Lyashko-Looijenga morphisms and submaximal factorisations of a Coxeter element

TL;DR

This paper explores the geometric and algebraic structures underlying noncrossing partitions of finite reflection groups, providing case-free formulas and new enumeration results for Coxeter element factorizations.

Contribution

It introduces a case-free interpretation of noncrossing partition chains via Lyashko-Looijenga coverings and generalizes existing formulas for reflection groups.

Findings

Case-free interpretation of noncrossing partition chains

Generalized Fuss-Catalan number formulas

New enumeration formulas for Coxeter element factorizations

Abstract

When W is a finite reflection group, the noncrossing partition lattice NCP_W of type W is a rich combinatorial object, extending the notion of noncrossing partitions of an n-gon.
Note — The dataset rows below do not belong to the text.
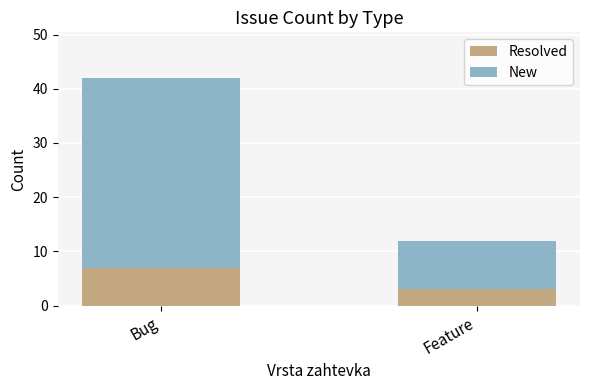

At which label does Resolved reach its peak?

Bug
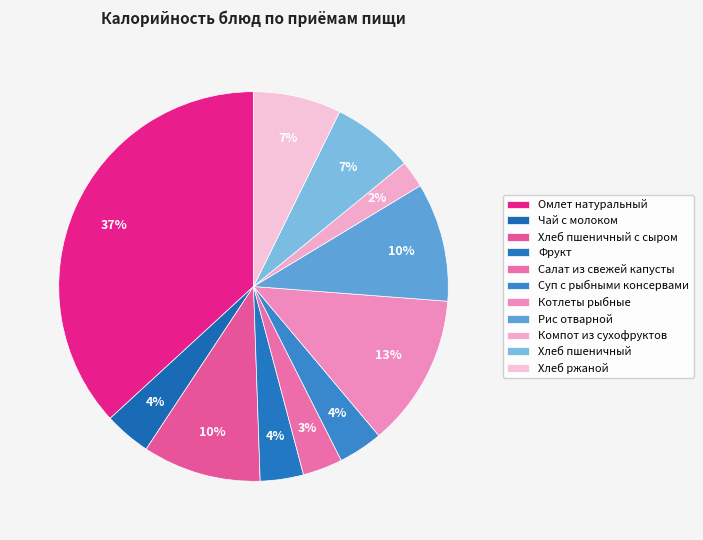

Is it true that Омлет натуральный is 30% of the pie?

False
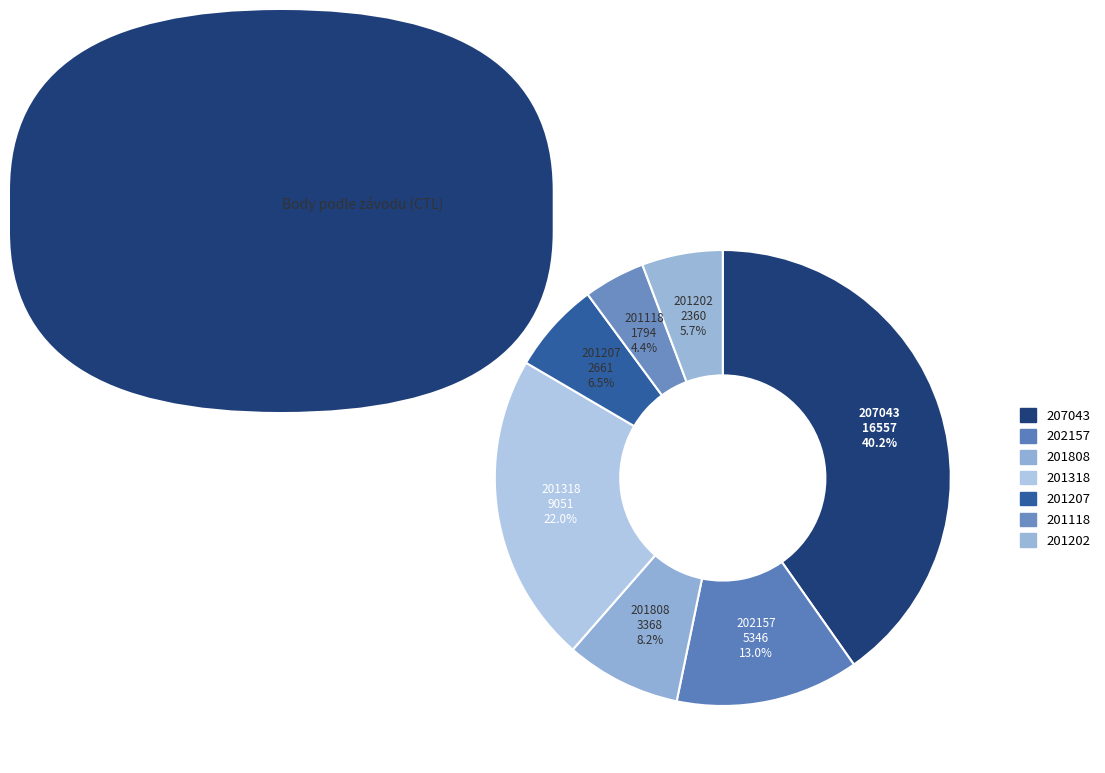

Which has a higher value, 201207 or 207043?

207043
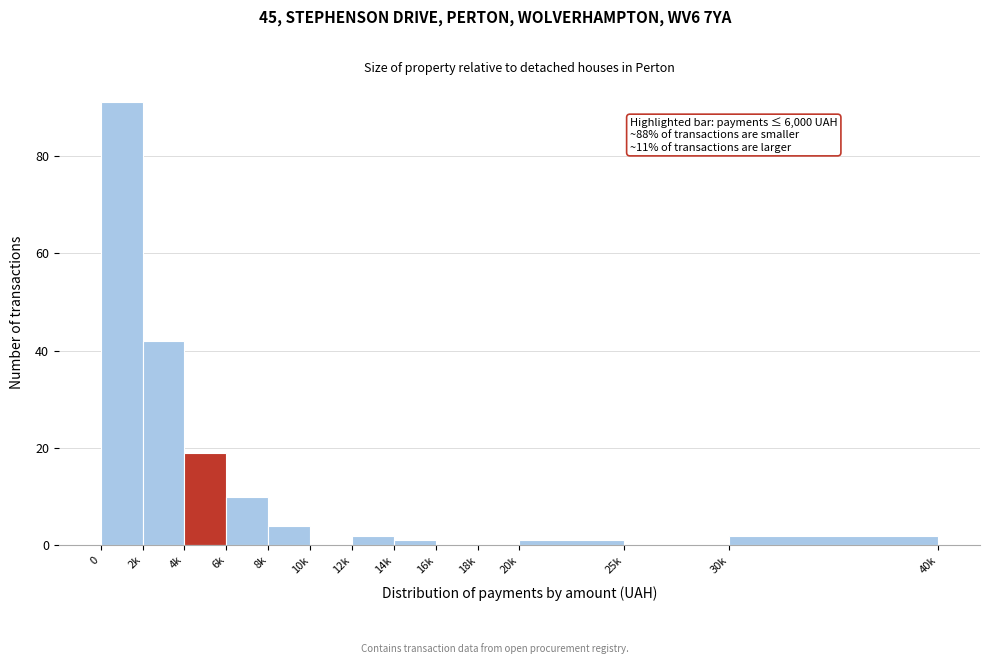

Reading left to right, list all the values displayed in this chart.

0=91	2k=42	4k=19	6k=10	8k=4	10k=0	12k=2	14k=1	16k=0	18k=0	20k=1	25k=0	30k=2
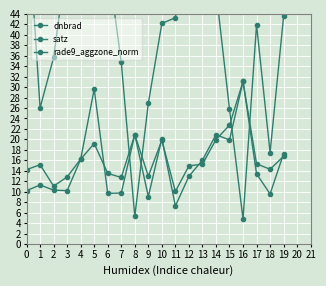

True or false: dnbrad and rade9_aggzone_norm intersect in this chart.

True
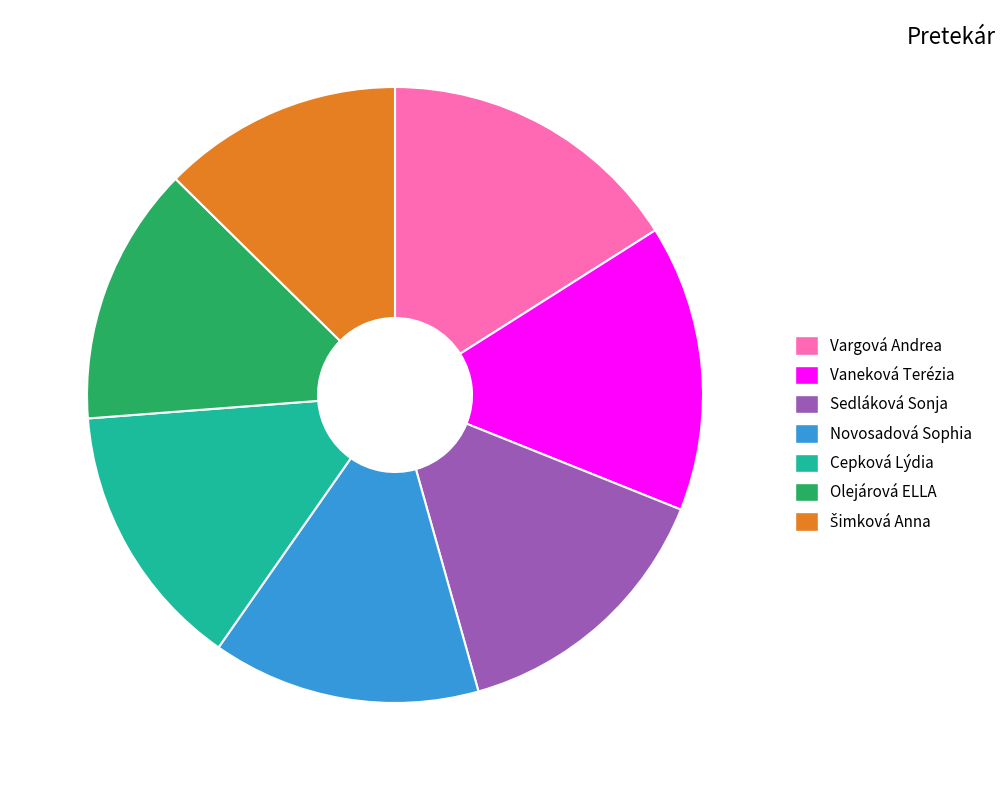

Combined, do Vargová Andrea and Cepková Lýdia account for over 50%?

No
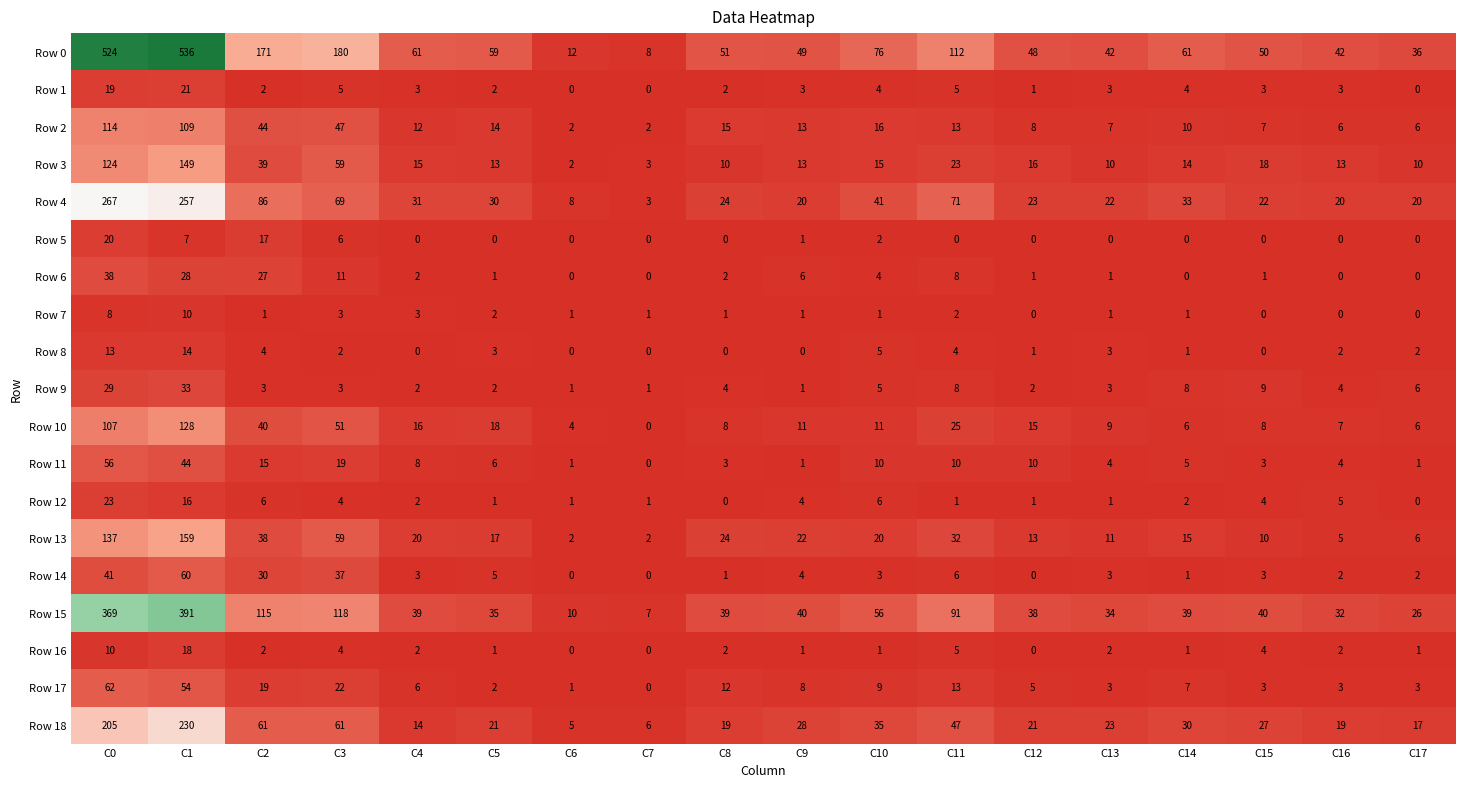

Which label corresponds to the largest value in the chart?

C1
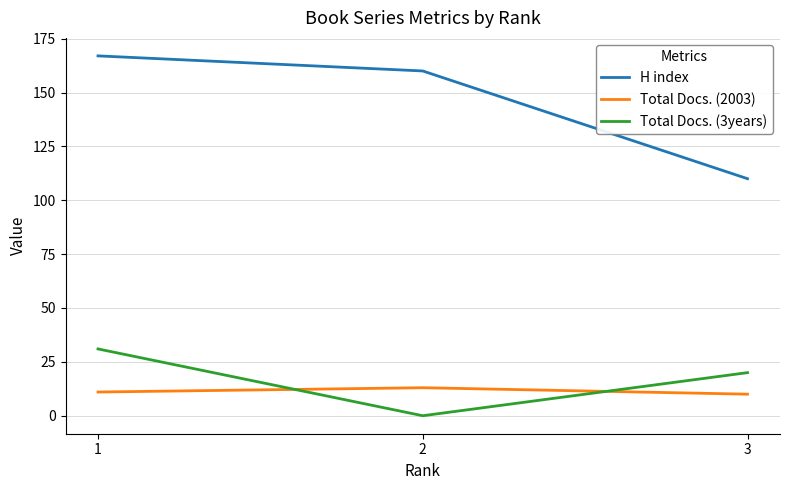

What is the total value across all series at 2?

173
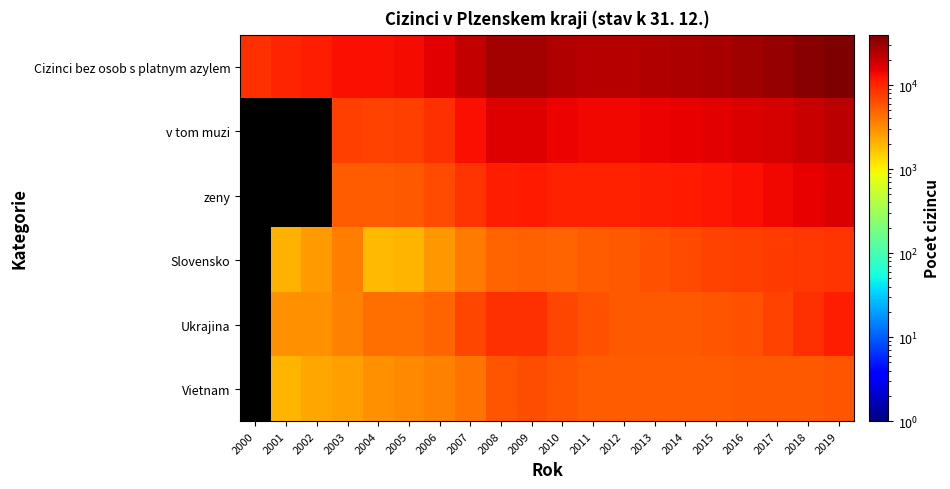

Which series has the largest total across all categories?

Cizinci bez osob s platnym azylem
A formula (for which the only known proofs are case-by-case) expresses the number of multichains of a given length in NCP_W as a generalised Fuss-Catalan number, depending on the invariant degrees of W. We describe how to understand some specifications of this formula in a case-free way, using an interpretation of the chains of NCP_W as fibers of a Lyashko-Looijenga covering (LL), constructed from the geometry of the discriminant hypersurface of W. We study algebraically the map LL, describing the factorisations of its discriminant and its Jacobian. As byproducts, we generalise a formula stated by K. Saito for real reflection groups, and we deduce new enumeration formulas for certain factorisations of a Coxeter element of W.